Task data Block Start
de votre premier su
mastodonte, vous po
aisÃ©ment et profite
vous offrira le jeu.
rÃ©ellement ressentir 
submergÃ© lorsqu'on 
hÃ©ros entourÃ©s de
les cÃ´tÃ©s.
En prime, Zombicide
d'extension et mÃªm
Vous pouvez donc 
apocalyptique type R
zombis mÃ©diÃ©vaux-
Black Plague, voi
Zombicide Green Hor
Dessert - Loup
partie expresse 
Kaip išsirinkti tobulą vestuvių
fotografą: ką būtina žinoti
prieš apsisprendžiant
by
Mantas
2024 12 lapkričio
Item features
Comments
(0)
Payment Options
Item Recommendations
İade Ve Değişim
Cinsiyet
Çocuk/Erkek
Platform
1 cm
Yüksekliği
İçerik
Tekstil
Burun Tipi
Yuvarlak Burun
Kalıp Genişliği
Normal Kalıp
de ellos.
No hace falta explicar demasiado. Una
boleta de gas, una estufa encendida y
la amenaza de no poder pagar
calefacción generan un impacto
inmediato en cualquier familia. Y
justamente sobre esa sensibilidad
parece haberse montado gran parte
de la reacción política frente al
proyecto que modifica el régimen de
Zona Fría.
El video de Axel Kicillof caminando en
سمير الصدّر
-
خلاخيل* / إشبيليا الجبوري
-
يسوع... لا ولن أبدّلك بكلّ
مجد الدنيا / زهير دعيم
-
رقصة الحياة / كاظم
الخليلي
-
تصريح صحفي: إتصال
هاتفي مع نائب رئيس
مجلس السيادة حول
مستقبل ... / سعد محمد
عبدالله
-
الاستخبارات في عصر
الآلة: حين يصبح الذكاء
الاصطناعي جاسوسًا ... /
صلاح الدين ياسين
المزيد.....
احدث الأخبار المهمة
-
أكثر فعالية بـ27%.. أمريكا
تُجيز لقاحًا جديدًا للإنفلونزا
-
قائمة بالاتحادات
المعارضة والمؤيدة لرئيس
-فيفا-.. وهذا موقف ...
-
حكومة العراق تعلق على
Task data Block End
_Task statement_.
Exactly as they appear above, give the entries again.

_Response for this exercise_.
de votre premier su
mastodonte, vous po
aisÃ©ment et profite
vous offrira le jeu.
rÃ©ellement ressentir 
submergÃ© lorsqu'on 
hÃ©ros entourÃ©s de
les cÃ´tÃ©s.
En prime, Zombicide
d'extension et mÃªm
Vous pouvez donc 
apocalyptique type R
zombis mÃ©diÃ©vaux-
Black Plague, voi
Zombicide Green Hor
Dessert - Loup
partie expresse 
Kaip išsirinkti tobulą vestuvių
fotografą: ką būtina žinoti
prieš apsisprendžiant
by
Mantas
2024 12 lapkričio
Item features
Comments
(0)
Payment Options
Item Recommendations
İade Ve Değişim
Cinsiyet
Çocuk/Erkek
Platform
1 cm
Yüksekliği
İçerik
Tekstil
Burun Tipi
Yuvarlak Burun
Kalıp Genişliği
Normal Kalıp
de ellos.
No hace falta explicar demasiado. Una
boleta de gas, una estufa encendida y
la amenaza de no poder pagar
calefacción generan un impacto
inmediato en cualquier familia. Y
justamente sobre esa sensibilidad
parece haberse montado gran parte
de la reacción política frente al
proyecto que modifica el régimen de
Zona Fría.
El video de Axel Kicillof caminando en
سمير الصدّر
-
خلاخيل* / إشبيليا الجبوري
-
يسوع... لا ولن أبدّلك بكلّ
مجد الدنيا / زهير دعيم
-
رقصة الحياة / كاظم
الخليلي
-
تصريح صحفي: إتصال
هاتفي مع نائب رئيس
مجلس السيادة حول
مستقبل ... / سعد محمد
عبدالله
-
الاستخبارات في عصر
الآلة: حين يصبح الذكاء
الاصطناعي جاسوسًا ... /
صلاح الدين ياسين
المزيد.....
احدث الأخبار المهمة
-
أكثر فعالية بـ27%.. أمريكا
تُجيز لقاحًا جديدًا للإنفلونزا
-
قائمة بالاتحادات
المعارضة والمؤيدة لرئيس
-فيفا-.. وهذا موقف ...
-
حكومة العراق تعلق على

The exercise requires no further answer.